The coronavirus pandemic is taking a growing toll on the lives of state prison inmates.
As of May 10, 50 inmates have died after contracting the virus.
The Michigan Department of Corrections is trying to release as many people as possible in response. But a state law called Truth in Sentencing means only some will benefit from that effort.
Byron Tyree is serving a three-year sentence in Macomb Correctional Facility for meth manufacture and distribution. He has a parole date in hand – July 27 – more than two and a half months from now.
Testing at Macomb has been very limited. So no one knows how many inmates have COVID-19. But people are dying of it – five here so far.
“We're in here watching people die," says Tyree. "Somebody who last month you were just playing cards with, and they just fade away and die, out of nowhere."
Tyree says he has a clean disciplinary record, and he could be a free man today, if it weren’t for Truth in Sentencing. The state law requires inmates to serve every day of their minimum sentences, no matter what.

### Data provided
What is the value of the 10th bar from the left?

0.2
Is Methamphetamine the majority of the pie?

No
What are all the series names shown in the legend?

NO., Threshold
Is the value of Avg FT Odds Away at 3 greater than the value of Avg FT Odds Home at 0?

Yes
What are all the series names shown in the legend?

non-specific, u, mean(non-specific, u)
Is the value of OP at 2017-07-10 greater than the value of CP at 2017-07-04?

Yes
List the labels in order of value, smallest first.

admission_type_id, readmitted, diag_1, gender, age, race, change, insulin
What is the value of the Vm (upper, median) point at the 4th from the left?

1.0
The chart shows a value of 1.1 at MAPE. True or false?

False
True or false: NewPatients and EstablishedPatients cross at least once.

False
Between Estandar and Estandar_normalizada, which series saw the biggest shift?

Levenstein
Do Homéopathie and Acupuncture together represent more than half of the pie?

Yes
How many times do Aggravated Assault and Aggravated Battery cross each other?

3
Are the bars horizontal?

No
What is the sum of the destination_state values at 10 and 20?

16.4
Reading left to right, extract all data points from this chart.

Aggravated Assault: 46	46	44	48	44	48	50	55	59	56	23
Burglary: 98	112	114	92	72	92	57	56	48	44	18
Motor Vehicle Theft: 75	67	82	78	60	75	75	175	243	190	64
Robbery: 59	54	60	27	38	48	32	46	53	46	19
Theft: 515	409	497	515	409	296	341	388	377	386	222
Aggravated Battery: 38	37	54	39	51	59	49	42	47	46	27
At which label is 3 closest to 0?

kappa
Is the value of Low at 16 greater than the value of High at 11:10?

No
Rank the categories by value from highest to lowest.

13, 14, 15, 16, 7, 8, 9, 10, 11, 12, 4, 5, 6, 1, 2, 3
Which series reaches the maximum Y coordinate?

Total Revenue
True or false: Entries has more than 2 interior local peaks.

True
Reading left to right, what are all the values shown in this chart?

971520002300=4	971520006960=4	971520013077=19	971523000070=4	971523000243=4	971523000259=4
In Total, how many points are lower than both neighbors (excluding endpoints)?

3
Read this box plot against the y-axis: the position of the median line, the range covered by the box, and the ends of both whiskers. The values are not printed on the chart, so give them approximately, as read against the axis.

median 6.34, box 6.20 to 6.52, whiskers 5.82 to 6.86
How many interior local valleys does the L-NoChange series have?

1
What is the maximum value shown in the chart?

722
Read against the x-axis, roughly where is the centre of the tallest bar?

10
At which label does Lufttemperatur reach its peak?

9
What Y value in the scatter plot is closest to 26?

### Task brief
From the text about COVID-19 deaths among Michigan prison inmates, list every named government agency, law, and correctional facility.

### Reply to the task
- Michigan Department of Corrections
- Truth in Sentencing
- Macomb Correctional Facility